Page extract:
Why DTFT? Connecting Time and Frequency
Signals & Systems: Understanding how signals behave in both time and frequency domains is critical.Aperiodic Signals: Unlike periodic signals, aperiodic signals don’t repeat. How do we analyze their frequency content?Analogy to Continuous Time: Recall the Continuous-Time Fourier Transform (CTFT) for aperiodic continuous-time signals. We’ll follow a similar path for discrete-time signals.From DTFS to DTFT: The DTFT can be derived from the Discrete-Time Fourier Series (DTFS) by extending the period to infinity.
The Fourier Transform is a cornerstone of signals and systems. For periodic signals, we have Fourier Series. But what about signals that don’t repeat, known as aperiodic signals? For continuous-time signals, we used the CTFT. Today, we develop the equivalent for discrete-time signals: the DTFT. The core idea is similar: we’ll start with a periodic signal and let its period approach infinity, much like how the CTFT was derived from the CTFS.
Developing the DTFT: From Periodic to Aperiodic
To understand the DTFT, we start with a finite-duration aperiodic sequence \(x[n]\) .
1. Finite-Duration Aperiodic Signal \(x[n]\)
\(x[n]=0\) outside a range \(-N_1 \leq n \leq N_2\) .This is the signal we want to analyze.
2. Construct a Periodic Signal \(\tilde{x}[n]\)
Create \(\tilde{x}[n]\) such that \(x[n]\) is one period of \(\tilde{x}[n]\) .
As period \(N \rightarrow \infty\) , \(\tilde{x}[n]\) becomes identical to \(x[n]\) over an increasingly large interval.
Let’s consider a general discrete-time sequence \(x[n]\) that only has non-zero values over a finite duration, say from \(-N_1\) to \(N_2\) . This is our aperiodic signal. To apply Fourier series concepts, we construct a new periodic signal, \(\tilde{x}[n]\) , where \(x[n]\) forms exactly one period. Imagine taking \(x[n]\) and repeating it every \(N\) samples. As we make this period \(N\) larger and larger, \(\tilde{x}[n]\) will look more and more like \(x[n]\) within any finite window.
The Discrete-Time Fourier Series (DTFS)
The periodic signal \(\tilde{x}[n]\) can be represented by its Discrete-Time Fourier Series (DTFS):
\[
\tilde{x}[n]=\sum_{k=\langle N\rangle} a_{k} e^{j k(2 \pi / N) n} \quad \text{(Eq. 5.1)}
\]
where the Fourier series coefficients \(a_k\) are given by:
\[
a_{k}=\frac{1}{N} \sum_{n=\langle N\rangle} \tilde{x}[n] e^{-j k(2 \pi / N) n} \quad \text{(Eq. 5.2)}
\]
The summation \(\sum_{k=\langle N\rangle}\) or \(\sum_{n=\langle N\rangle}\) denotes a sum over any \(N\) consecutive values of \(k\) or \(n\) , respectively.

Data:
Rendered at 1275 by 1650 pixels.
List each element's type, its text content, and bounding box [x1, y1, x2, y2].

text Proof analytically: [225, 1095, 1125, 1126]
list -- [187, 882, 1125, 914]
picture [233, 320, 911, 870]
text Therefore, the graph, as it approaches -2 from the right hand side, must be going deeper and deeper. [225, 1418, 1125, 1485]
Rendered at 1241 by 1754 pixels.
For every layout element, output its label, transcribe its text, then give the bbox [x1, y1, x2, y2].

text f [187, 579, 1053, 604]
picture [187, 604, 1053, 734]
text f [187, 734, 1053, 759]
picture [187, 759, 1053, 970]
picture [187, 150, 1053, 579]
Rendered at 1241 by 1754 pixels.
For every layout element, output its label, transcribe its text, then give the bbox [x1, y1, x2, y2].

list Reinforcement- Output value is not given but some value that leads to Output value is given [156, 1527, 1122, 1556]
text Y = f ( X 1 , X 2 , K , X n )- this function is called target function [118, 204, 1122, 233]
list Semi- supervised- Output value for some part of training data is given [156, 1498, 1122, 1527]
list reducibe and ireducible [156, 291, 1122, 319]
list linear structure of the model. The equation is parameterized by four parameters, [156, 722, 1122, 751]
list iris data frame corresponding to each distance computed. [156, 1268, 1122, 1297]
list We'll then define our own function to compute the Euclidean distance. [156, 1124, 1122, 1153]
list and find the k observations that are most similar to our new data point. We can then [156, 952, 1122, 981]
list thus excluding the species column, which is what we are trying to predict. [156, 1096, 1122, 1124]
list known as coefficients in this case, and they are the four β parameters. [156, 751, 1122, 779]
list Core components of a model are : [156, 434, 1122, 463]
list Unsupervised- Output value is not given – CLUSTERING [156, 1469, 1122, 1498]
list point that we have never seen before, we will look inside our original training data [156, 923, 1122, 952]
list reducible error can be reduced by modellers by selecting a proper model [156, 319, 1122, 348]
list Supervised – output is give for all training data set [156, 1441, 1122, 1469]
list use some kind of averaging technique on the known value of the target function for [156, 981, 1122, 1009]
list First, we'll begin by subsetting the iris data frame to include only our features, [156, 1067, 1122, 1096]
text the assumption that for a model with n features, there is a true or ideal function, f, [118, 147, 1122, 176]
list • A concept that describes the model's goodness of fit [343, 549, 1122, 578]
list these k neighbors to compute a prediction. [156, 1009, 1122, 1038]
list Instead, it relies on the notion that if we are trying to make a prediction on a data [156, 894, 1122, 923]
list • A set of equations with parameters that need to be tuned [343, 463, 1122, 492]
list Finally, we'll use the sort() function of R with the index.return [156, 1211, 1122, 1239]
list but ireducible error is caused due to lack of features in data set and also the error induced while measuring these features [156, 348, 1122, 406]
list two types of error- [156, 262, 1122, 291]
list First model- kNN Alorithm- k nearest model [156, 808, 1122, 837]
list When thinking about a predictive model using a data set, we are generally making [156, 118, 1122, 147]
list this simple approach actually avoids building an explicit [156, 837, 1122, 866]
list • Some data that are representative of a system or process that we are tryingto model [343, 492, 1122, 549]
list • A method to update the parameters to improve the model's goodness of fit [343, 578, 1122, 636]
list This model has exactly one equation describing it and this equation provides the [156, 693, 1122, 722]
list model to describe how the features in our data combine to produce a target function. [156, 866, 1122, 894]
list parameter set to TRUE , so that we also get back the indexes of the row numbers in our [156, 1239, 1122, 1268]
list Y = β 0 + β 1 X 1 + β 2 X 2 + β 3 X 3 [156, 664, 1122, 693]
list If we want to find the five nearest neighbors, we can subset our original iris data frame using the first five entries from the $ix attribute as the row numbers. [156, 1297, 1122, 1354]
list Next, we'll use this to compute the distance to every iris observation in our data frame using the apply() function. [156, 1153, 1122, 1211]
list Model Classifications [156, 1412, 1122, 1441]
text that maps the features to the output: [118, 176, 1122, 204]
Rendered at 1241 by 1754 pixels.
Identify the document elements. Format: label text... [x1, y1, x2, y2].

Problem A: Please update the DTFT passage starting with "The Fourier Transform" and going on through "want to analyze.", putting "Continuous-Time Fourier Transform" wherever "CTFT" appears.
Problem B: Write the next part of the DTFT derivation, picking up after its final sentence.

Task output A:
The Fourier Transform is a cornerstone of signals and systems. For periodic signals, we have Fourier Series. But what about signals that don’t repeat, known as aperiodic signals? For continuous-time signals, we used the Continuous-Time Fourier Transform. Today, we develop the equivalent for discrete-time signals: the DTFT. The core idea is similar: we’ll start with a periodic signal and let its period approach infinity, much like how the Continuous-Time Fourier Transform was derived from the CTFS.
Developing the DTFT: From Periodic to Aperiodic
To understand the DTFT, we start with a finite-duration aperiodic sequence \(x[n]\) .
1. Finite-Duration Aperiodic Signal \(x[n]\)
\(x[n]=0\) outside a range \(-N_1 \leq n \leq N_2\) .This is the signal we want to analyze.

Task output B:
\(\omega_0 = 2\pi/N\) is the fundamental frequency.
For this periodic signal \(\tilde{x}[n]\) , we can use the DTFS. Equation 5.1 shows that \(\tilde{x}[n]\) is a sum of complex exponentials, each with a frequency that is a multiple of the fundamental frequency \(\omega_0 = 2\pi/N\) . The coefficients \(a_k\) tell us the amplitude and phase of each of these exponential components, and they are calculated using Equation 5.2.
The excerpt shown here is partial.